Verstörende Aufnahmen aus Frankreich

Jungbulle bis zum Zusammenbruch malträtiert

22. August 2019 - 17:32 Uhr

Tierschutzorganisation veröffentlicht Aufnahmen aus Stierkampfschule

Es sind schreckliche Aufnahmen, welche die Tierschutzorganisation "One Voice" veröffentlich hat. Sie zeigen einen jungen Bullen, völlig erschöpft und immer wieder zu Boden gehend. Immer und immer wieder wird er von Stierkämpfern malträtiert. Einen Auschnitt der skandalösen Aufnahmen zeigen wir Ihnen im Video.

Wo Kinder und Jugendliche zu Stierkämpfern ausgebildet werden

Der junge Stier versucht sich zu wehren, doch er kann nicht mehr. Er ist offensichtlich am Ende seiner Kräfte. Und dennoch hören die Kämpfer nicht auf.

Die Aufnahmen stammen aus dem Stierkampfzentrum in Nîmes – um genau zu sein aus einer Schule. Ihr Ziel ist es, wie deren Homepage zu entnehmen ist, "den Stierkampf zu unterrichten, den Stierkampf zu fördern und zu verteidigen". Dazu werden in der Schule Kinder und Jugendliche ab sieben Jahren unterrichtet, "die alle die gleiche Leidenschaft haben: den Toro", heißt es weiter.

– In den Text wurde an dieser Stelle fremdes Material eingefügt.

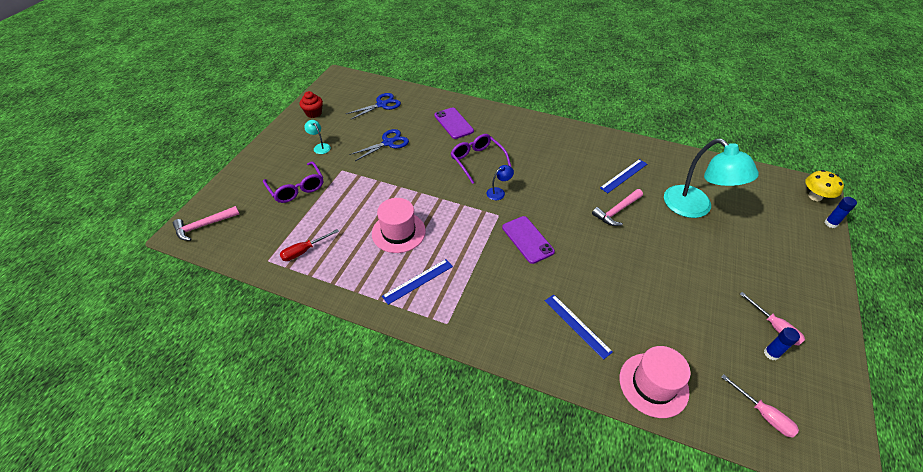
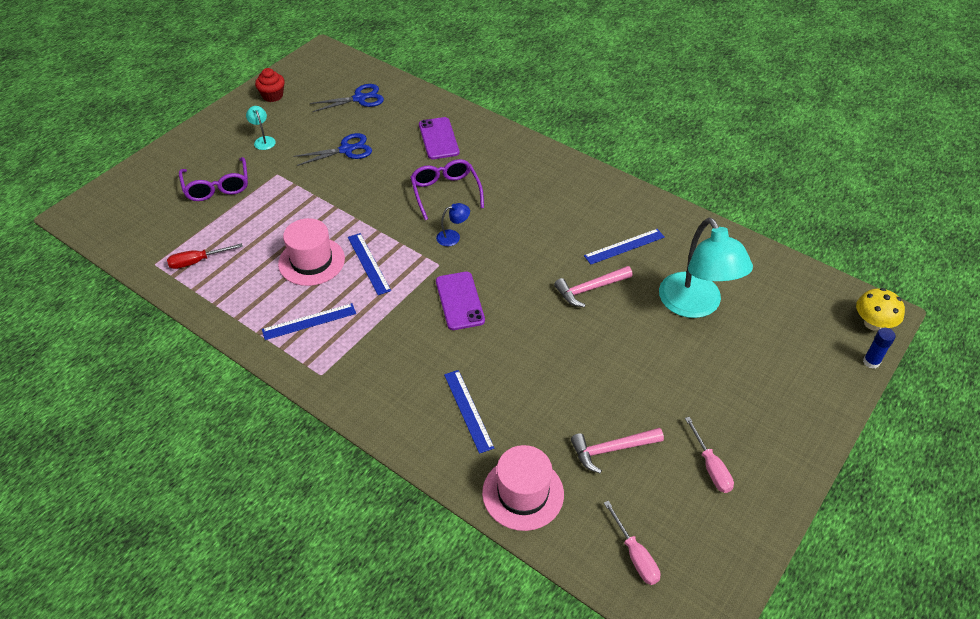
camera: 15 degrees right, 0 degrees up
pink hammer [173,206,239,241] -> pink hammer moved to [571,428,664,474]
blue glue stick [764,327,800,360] -> none
none -> blue ruler [348,233,391,295]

„Wir haben uns nichts vorzuwerfen“

"One Voice" ruft neben weiteren Tierschutzorganisationen in einem Statement dazu auf die Ausbildung von Kindern und Jugendlichen im Stierkampf zu stoppen. Sie fordern das Töten und Verletzen der Tiere zu beenden. Da die Tierschutzorganisation die Aufnahmen, welche ihre Forderungen untermauern sollen, heimlich gemacht hat, kündigte die Präsidentin der Schule Brigitte Dubois rechtliche Schritte an und sagt gegenüber "Midi Libre": "Wir haben uns nichts vorzuwerfen. Der Stierkampf ist legal und unsere Aktivitäten auch."

UNO-Kinderrechtskomitee macht vor „schädigenden Wirkung“ aufmerksam

Bereits im letzten Jahr sprach das UNO-Kinderrechtskomitee die Empfehlung aus, "Minderjährige vor der schädigenden Wirkung der Stierkämpfe" zu schützen und die Teilnahme als Stierkämpfer oder Zuschauer zu verbieten. Diese Aufforderung ist bislang allerdings nicht rechtsbindend.